# 70 GTO coupe-frame reinforcement plates



## gtodoc (Jan 22, 2014)

I am parting out a very rusty early 70 coupe and I have noticed several unusual (I think) steel reinforcement plates welded to the frame rails, the plates are 1/2" thick steel cut and bent to align with the frame at the following locations;

There are two (one on each side) at the front of the frame on the top of each rail

There are two (again one each side) welded to the underside of the frame along the bend directly behind the rear lower a-frame mount

There is one on the top of the right side frame rail along the bend at the front cowl, this one appears to have had a vertical piece of steel welded to it and torched off at some point. The edges and welds of these plates are clean and smooth and the contours fit the frame very well.
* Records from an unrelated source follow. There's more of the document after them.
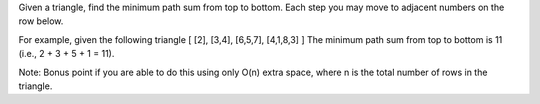 Given a triangle, find the minimum path sum from top to bottom. Each step you may move to adjacent numbers on the row below.

For example, given the following triangle
[
[2],
[3,4],
[6,5,7],
[4,1,8,3]
]
The minimum path sum from top to bottom is 11 (i.e., 2 + 3 + 5 + 1 = 11).
              
Note:
Bonus point if you are able to do this using only O(n) extra space, where n is the total number of rows in the triangle.
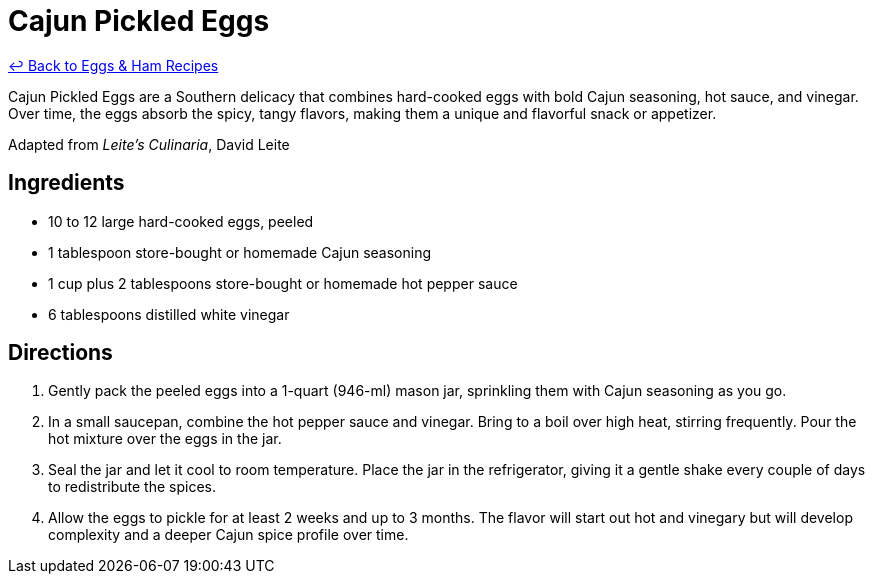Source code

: = Cajun Pickled Eggs

link:./README.me[&larrhk; Back to Eggs &amp; Ham Recipes]

Cajun Pickled Eggs are a Southern delicacy that combines hard-cooked eggs with bold Cajun seasoning, hot sauce, and vinegar. Over time, the eggs absorb the spicy, tangy flavors, making them a unique and flavorful snack or appetizer.

Adapted from _Leite's Culinaria_, David Leite

== Ingredients

* 10 to 12 large hard-cooked eggs, peeled
* 1 tablespoon store-bought or homemade Cajun seasoning
* 1 cup plus 2 tablespoons store-bought or homemade hot pepper sauce
* 6 tablespoons distilled white vinegar

== Directions

1. Gently pack the peeled eggs into a 1-quart (946-ml) mason jar, sprinkling them with Cajun seasoning as you go.
2. In a small saucepan, combine the hot pepper sauce and vinegar. Bring to a boil over high heat, stirring frequently. Pour the hot mixture over the eggs in the jar.
3. Seal the jar and let it cool to room temperature. Place the jar in the refrigerator, giving it a gentle shake every couple of days to redistribute the spices.
4. Allow the eggs to pickle for at least 2 weeks and up to 3 months. The flavor will start out hot and vinegary but will develop complexity and a deeper Cajun spice profile over time.
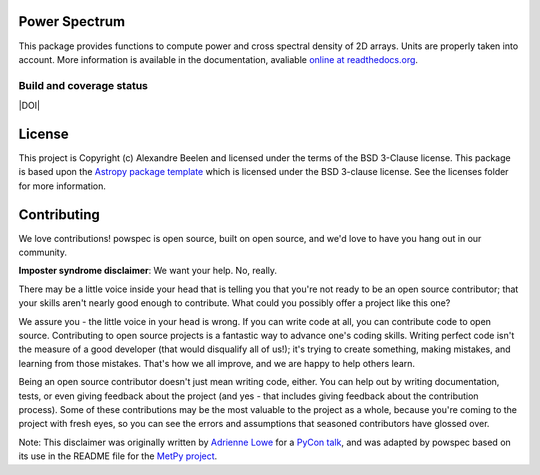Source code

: Power Spectrum
--------------

This package provides functions to compute power and cross spectral density of 2D arrays. Units are properly taken into account. More information is available in the documentation, avaliable `online at readthedocs.org <http://powspec.rtfd.org>`__.

.. image:: http://img.shields.io/badge/powered%20by-AstroPy-orange.svg?style=flat
    :target: http://www.astropy.org
    :alt: Powered by Astropy Badge

Build and coverage status
=========================

|Build Status| |Coverage Status| |DOI|

.. |Build Status| image:: https://travis-ci.org/abeelen/powspec.png?branch=master
   :target: https://travis-ci.org/abeelen/powspec
.. |Coverage Status| image:: https://coveralls.io/repos/abeelen/powspec/badge.svg?branch=master
   :target: https://coveralls.io/r/abeelen/powspec?branch=master
	    
License
-------

This project is Copyright (c) Alexandre Beelen and licensed under
the terms of the BSD 3-Clause license. This package is based upon
the `Astropy package template <https://github.com/astropy/package-template>`_
which is licensed under the BSD 3-clause license. See the licenses folder for
more information.


Contributing
------------

We love contributions! powspec is open source,
built on open source, and we'd love to have you hang out in our community.

**Imposter syndrome disclaimer**: We want your help. No, really.

There may be a little voice inside your head that is telling you that you're not
ready to be an open source contributor; that your skills aren't nearly good
enough to contribute. What could you possibly offer a project like this one?

We assure you - the little voice in your head is wrong. If you can write code at
all, you can contribute code to open source. Contributing to open source
projects is a fantastic way to advance one's coding skills. Writing perfect code
isn't the measure of a good developer (that would disqualify all of us!); it's
trying to create something, making mistakes, and learning from those
mistakes. That's how we all improve, and we are happy to help others learn.

Being an open source contributor doesn't just mean writing code, either. You can
help out by writing documentation, tests, or even giving feedback about the
project (and yes - that includes giving feedback about the contribution
process). Some of these contributions may be the most valuable to the project as
a whole, because you're coming to the project with fresh eyes, so you can see
the errors and assumptions that seasoned contributors have glossed over.

Note: This disclaimer was originally written by
`Adrienne Lowe <https://github.com/adriennefriend>`_ for a
`PyCon talk <https://www.youtube.com/watch?v=6Uj746j9Heo>`_, and was adapted by
powspec based on its use in the README file for the
`MetPy project <https://github.com/Unidata/MetPy>`_.
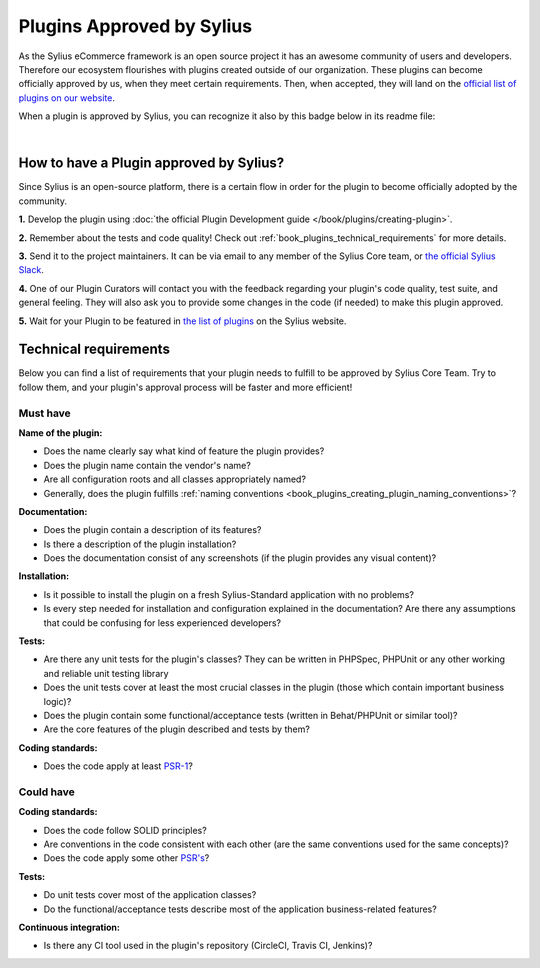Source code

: Plugins Approved by Sylius
==========================

As the Sylius eCommerce framework is an open source project it has an awesome community of users and developers.
Therefore our ecosystem flourishes with plugins created outside of our organization. These plugins can become officially
approved by us, when they meet certain requirements. Then, when accepted, they will land on the `official list of plugins
on our website <https://sylius.com/plugins/>`_.

When a plugin is approved by Sylius, you can recognize it also by this badge below in its readme file:

.. image:: ../../_images/approved_plugin.png
    :scale: 50%

|

How to have a Plugin approved by Sylius?
----------------------------------------

Since Sylius is an open-source platform, there is a certain flow in order for the plugin to become officially adopted by the community.

**1.** Develop the plugin using :doc:`the official Plugin Development guide </book/plugins/creating-plugin>`.

**2.** Remember about the tests and code quality! Check out :ref:`book_plugins_technical_requirements` for more details.

**3.** Send it to the project maintainers. It can be via email to any member of the Sylius Core team, or `the official Sylius Slack <http://sylius.com/slack>`_.

**4.** One of our Plugin Curators will contact you with the feedback regarding your plugin's code quality, test suite,
and general feeling. They will also ask you to provide some changes in the code (if needed) to make this plugin approved.

**5.** Wait for your Plugin to be featured in `the list of plugins <http://sylius.com/developers/store/plugins>`_ on the Sylius website.

.. _book_plugins_technical_requirements:

Technical requirements
----------------------

Below you can find a list of requirements that your plugin needs to fulfill to be approved by Sylius Core Team. Try to follow
them, and your plugin's approval process will be faster and more efficient!

Must have
#########

**Name of the plugin:**

* Does the name clearly say what kind of feature the plugin provides?
* Does the plugin name contain the vendor's name?
* Are all configuration roots and all classes appropriately named?
* Generally, does the plugin fulfills :ref:`naming conventions <book_plugins_creating_plugin_naming_conventions>`?

**Documentation:**

* Does the plugin contain a description of its features?
* Is there a description of the plugin installation?
* Does the documentation consist of any screenshots (if the plugin provides any visual content)?

**Installation:**

* Is it possible to install the plugin on a fresh Sylius-Standard application with no problems?
* Is every step needed for installation and configuration explained in the documentation? Are there any assumptions that could be confusing for less experienced developers?

**Tests:**

* Are there any unit tests for the plugin's classes? They can be written in PHPSpec, PHPUnit or any other working and reliable unit testing library
* Does the unit tests cover at least the most crucial classes in the plugin (those which contain important business logic)?
* Does the plugin contain some functional/acceptance tests (written in Behat/PHPUnit or similar tool)?
* Are the core features of the plugin described and tests by them?

**Coding standards:**

* Does the code apply at least `PSR-1 <https://www.php-fig.org/psr/psr-1/>`_?

Could have
##########

**Coding standards:**

* Does the code follow SOLID principles?
* Are conventions in the code consistent with each other (are the same conventions used for the same concepts)?
* Does the code apply some other `PSR's <https://www.php-fig.org/psr/>`_?

**Tests:**

* Do unit tests cover most of the application classes?
* Do the functional/acceptance tests describe most of the application business-related features?

**Continuous integration:**

* Is there any CI tool used in the plugin's repository (CircleCI, Travis CI, Jenkins)?
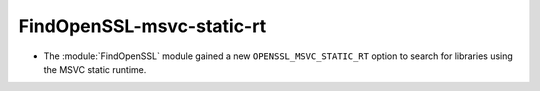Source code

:FindOpenSSL-msvc-static-rt
--------------------------

* The :module:`FindOpenSSL` module gained a new
  ``OPENSSL_MSVC_STATIC_RT`` option to search for libraries using
  the MSVC static runtime.
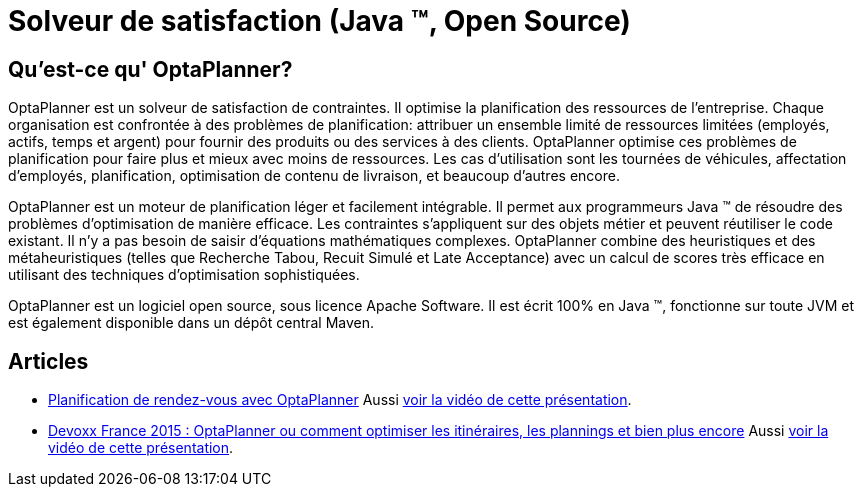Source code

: = Solveur de satisfaction (Java ™, Open Source)
:awestruct-description: OptaPlanner est un moteur léger, intégrable, ouvert la planification de la source, écrit en 100% Java.
:awestruct-layout: localizedBase
:awestruct-lang: fr
:awestruct-priority: 1.0
:showtitle:

== Qu'est-ce qu' OptaPlanner?

OptaPlanner est un solveur de satisfaction de contraintes.
Il optimise la planification des ressources de l’entreprise.
Chaque organisation est confrontée à des problèmes de planification: attribuer un ensemble limité de ressources limitées (employés, actifs, temps et argent) pour fournir des produits ou des services à des clients.
OptaPlanner optimise ces problèmes de planification pour faire plus et mieux avec moins de ressources.
Les cas d’utilisation sont les tournées de véhicules, affectation d'employés, planification, optimisation de contenu de livraison, et beaucoup d'autres encore.

OptaPlanner est un moteur de planification léger et facilement intégrable.
Il permet aux programmeurs Java ™ de résoudre des problèmes d’optimisation de manière efficace.
Les contraintes s'appliquent sur des objets métier et peuvent réutiliser le code existant.
Il n’y a pas besoin de saisir d’équations mathématiques complexes.
OptaPlanner combine des heuristiques et des métaheuristiques (telles que Recherche Tabou, Recuit Simulé et Late Acceptance) avec un calcul de scores très efficace en utilisant des techniques d'optimisation sophistiquées.

OptaPlanner est un logiciel open source, sous licence Apache Software.
Il est écrit 100% en Java ™, fonctionne sur toute JVM et est également disponible dans un dépôt central Maven.

== Articles

* https://blog.elao.com/fr/dev/planification-de-rdv-avec-optaplanner/[Planification de rendez-vous avec OptaPlanner]
Aussi https://www.youtube.com/watch?v=_gXtxjHogtw[voir la vidéo de cette présentation].

* http://blog.soat.fr/2015/04/devoxx-france-2015-optaplanner-ou-comment-optimiser-les-itineraires-les-plannings-et-bien-plus-encore/[Devoxx France 2015 : OptaPlanner ou comment optimiser les itinéraires, les plannings et bien plus encore]
Aussi https://www.youtube.com/watch?v=sJHPjHsSsXQ[voir la vidéo de cette présentation].
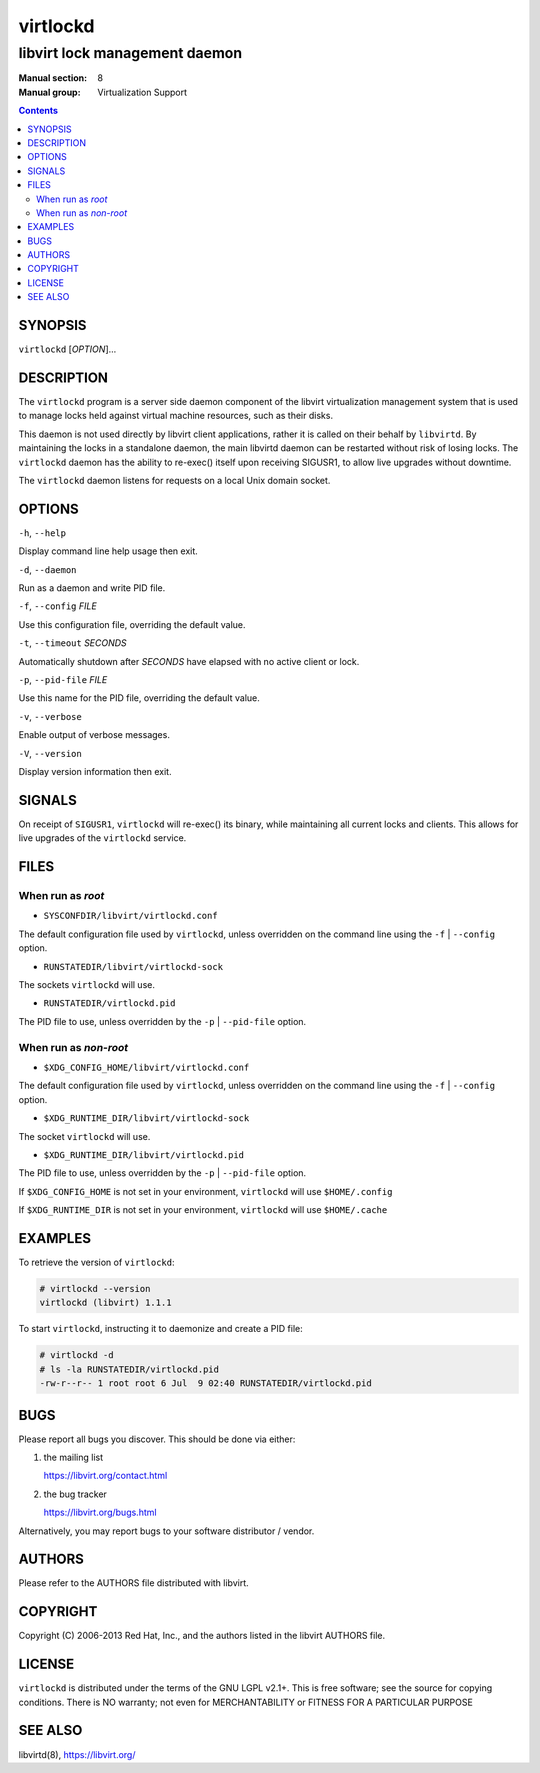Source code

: =========
virtlockd
=========

------------------------------
libvirt lock management daemon
------------------------------

:Manual section: 8
:Manual group: Virtualization Support

.. contents::

SYNOPSIS
========

``virtlockd``  [*OPTION*]...


DESCRIPTION
===========

The ``virtlockd`` program is a server side daemon component of the libvirt
virtualization management system that is used to manage locks held against
virtual machine resources, such as their disks.

This daemon is not used directly by libvirt client applications, rather it
is called on their behalf by ``libvirtd``. By maintaining the locks in a
standalone daemon, the main libvirtd daemon can be restarted without risk
of losing locks.  The ``virtlockd`` daemon has the ability to re-exec()
itself upon receiving SIGUSR1, to allow live upgrades without downtime.

The ``virtlockd`` daemon listens for requests on a local Unix domain socket.


OPTIONS
=======

``-h``, ``--help``

Display command line help usage then exit.

``-d``, ``--daemon``

Run as a daemon and write PID file.

``-f``, ``--config`` *FILE*

Use this configuration file, overriding the default value.

``-t``, ``--timeout`` *SECONDS*

Automatically shutdown after *SECONDS* have elapsed with
no active client or lock.

``-p``, ``--pid-file`` *FILE*

Use this name for the PID file, overriding the default value.

``-v``, ``--verbose``

Enable output of verbose messages.

``-V``, ``--version``

Display version information then exit.

SIGNALS
=======

On receipt of ``SIGUSR1``, ``virtlockd`` will re-exec() its binary, while
maintaining all current locks and clients. This allows for live
upgrades of the ``virtlockd`` service.


FILES
=====

When run as *root*
------------------

* ``SYSCONFDIR/libvirt/virtlockd.conf``

The default configuration file used by ``virtlockd``, unless overridden on the
command line using the ``-f`` | ``--config`` option.

* ``RUNSTATEDIR/libvirt/virtlockd-sock``

The sockets ``virtlockd`` will use.

* ``RUNSTATEDIR/virtlockd.pid``

The PID file to use, unless overridden by the ``-p`` | ``--pid-file`` option.


When run as *non-root*
----------------------

* ``$XDG_CONFIG_HOME/libvirt/virtlockd.conf``

The default configuration file used by ``virtlockd``, unless overridden on the
command line using the ``-f`` | ``--config`` option.

* ``$XDG_RUNTIME_DIR/libvirt/virtlockd-sock``

The socket ``virtlockd`` will use.

* ``$XDG_RUNTIME_DIR/libvirt/virtlockd.pid``

The PID file to use, unless overridden by the ``-p`` | ``--pid-file`` option.

If ``$XDG_CONFIG_HOME`` is not set in your environment, ``virtlockd`` will use
``$HOME/.config``

If ``$XDG_RUNTIME_DIR`` is not set in your environment, ``virtlockd`` will use
``$HOME/.cache``

EXAMPLES
========

To retrieve the version of ``virtlockd``:

.. code-block::

  # virtlockd --version
  virtlockd (libvirt) 1.1.1

To start ``virtlockd``, instructing it to daemonize and create a PID file:

.. code-block::

  # virtlockd -d
  # ls -la RUNSTATEDIR/virtlockd.pid
  -rw-r--r-- 1 root root 6 Jul  9 02:40 RUNSTATEDIR/virtlockd.pid

BUGS
====

Please report all bugs you discover.  This should be done via either:

#. the mailing list

   `https://libvirt.org/contact.html <https://libvirt.org/contact.html>`_

#. the bug tracker

   `https://libvirt.org/bugs.html <https://libvirt.org/bugs.html>`_

Alternatively, you may report bugs to your software distributor / vendor.


AUTHORS
=======

Please refer to the AUTHORS file distributed with libvirt.


COPYRIGHT
=========

Copyright (C) 2006-2013 Red Hat, Inc., and the authors listed in the
libvirt AUTHORS file.


LICENSE
=======

``virtlockd`` is distributed under the terms of the GNU LGPL v2.1+.
This is free software; see the source for copying conditions. There
is NO warranty; not even for MERCHANTABILITY or FITNESS FOR A PARTICULAR
PURPOSE


SEE ALSO
========

libvirtd(8),  `https://libvirt.org/ <https://libvirt.org/>`_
There are also two plates that appear to be 1/4" angle iron welded to the top and inside or each rail at the center point of the arch over the rear axle...my theory for the angle iron is as follows....it looks to me as if the rear horns of the frame have both been replaced along with a rear quarter, I think that the car was rear ended and the frame was straightened and repaired and the angle iron was part of that repair.

I was told that this may have been an experimental car that was shipped from Pontiac to Saginaw steering gear. I have not sent the VIN to PHS yet as I am parting out the car. It is a very low option car, automatic trans, , column shift with a tilt wheel, bench seat w/armrest, 3:55 open rear axle.

Does anyone have any thoughts?...I will try and post some photos


----------



## gtodoc (Jan 22, 2014)

oh and there are two other plates welded horizontally inside the frame rail (each side) just at the bend past the first body mount


----------



## gtodoc (Jan 22, 2014)

some more photos


----------



## ALKYGTO (Mar 29, 2010)

I would say someone added those to reinforce the rusty frame and no way were those installed at the factory.


----------



## gtodoc (Jan 22, 2014)

I had considered that and it is entirely possible, however the frame does not appear to be corroded in the areas of the plates, and there are plates added to the top of the front frame horns of which both areas are relatively clean.

Is it possible that the plates were added at a collision shop as reinforcements during a frame straightening process?


----------



## ALKYGTO (Mar 29, 2010)

FrankenFrame lol. 

I agree it may have been done to reinforce a grafted frame or one compromised in a collision. I've seen similar repairs done before.

I've actually minitubbed a Roadrunner that had the pass rear quarter and frame grafted from a donor car and the repair was unknown to the owner when he brought it to me. I was adding a rollcage to this 10 second Mopar in anticipation of a Hemi so I did the job right and reinforced the frame from the inside and gusseted it to accept a downbar from the cage.

Also had a good friend with a Dodge Demon 340 that was perfectly sectioned in half so it was really two cars in one. Again, repairs were almost undetectable though, and that car was painted black!

The problem with any repair like this is even if it is done right and increases frame strength it is a hotspot for rust.

I still stand by my assessment that this is not factory.


----------